— Available data —

BEGIN

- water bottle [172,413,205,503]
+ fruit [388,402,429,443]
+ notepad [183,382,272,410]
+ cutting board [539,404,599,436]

END

— What is required —
Write out the whole listing verbatim.

— Response —
- water bottle [172,413,205,503]
+ fruit [388,402,429,443]
+ notepad [183,382,272,410]
+ cutting board [539,404,599,436]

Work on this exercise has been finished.